Accounting concepts are broad basic assumptions, which form the basis of the financial accounts of a business. They help ensure transactions are recognised and measured on a uniform basis. 

The Accruals Concept requires that the effects of transactions should be accounted for when they occur and are included in the statements for the periods they relate to.  The accruals concept requires two things

1.    When calculating net profit, expenses should be matched against related revenues.

2.    Net profit is the difference between revenues earned (not necessarily received) and expenses charged (not necessarily paid).  

The Realisation Concept clarifies when a business accounts for a transaction and thus the related profit or loss on the transaction.
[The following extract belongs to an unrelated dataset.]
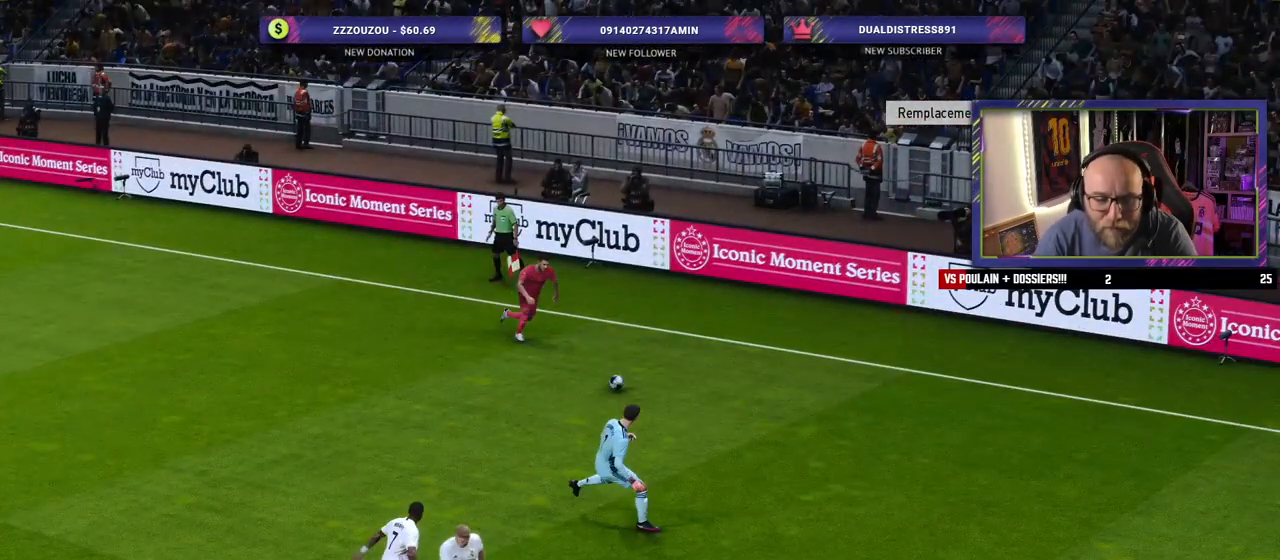
{"buttons": [], "left_stick": "center", "right_stick": "center", "events": []}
Effectively the realisation concept tells us when to recognise the profits or loss on a transaction. It states that profits or losses on transactions can only be accounted for when realisation has occurred. 

Materiality Concept recognises that some transactions are not sufficiently important to waste time and effort in ensuring the correct accounting treatment. Information is considered material if its omission or misstatement could influence the economic decisions of the various user of account. The deciding factor is, if the cost of accounting for a transaction in the correct manner is greater than the value of the transaction, then the amount in question would not be considered material 

The Substance over Legal Form Concept states that if the legal aspect of a transaction is different to the substance of the transaction then the substance of the transaction takes precedent over the legal form. In other words we account for the substance (economic reality) of the transaction, not the legal aspect of it. This concept helps to restrict companies from window dressing their balance sheet and profit and loss account through the use of ‘off balance sheet finance’.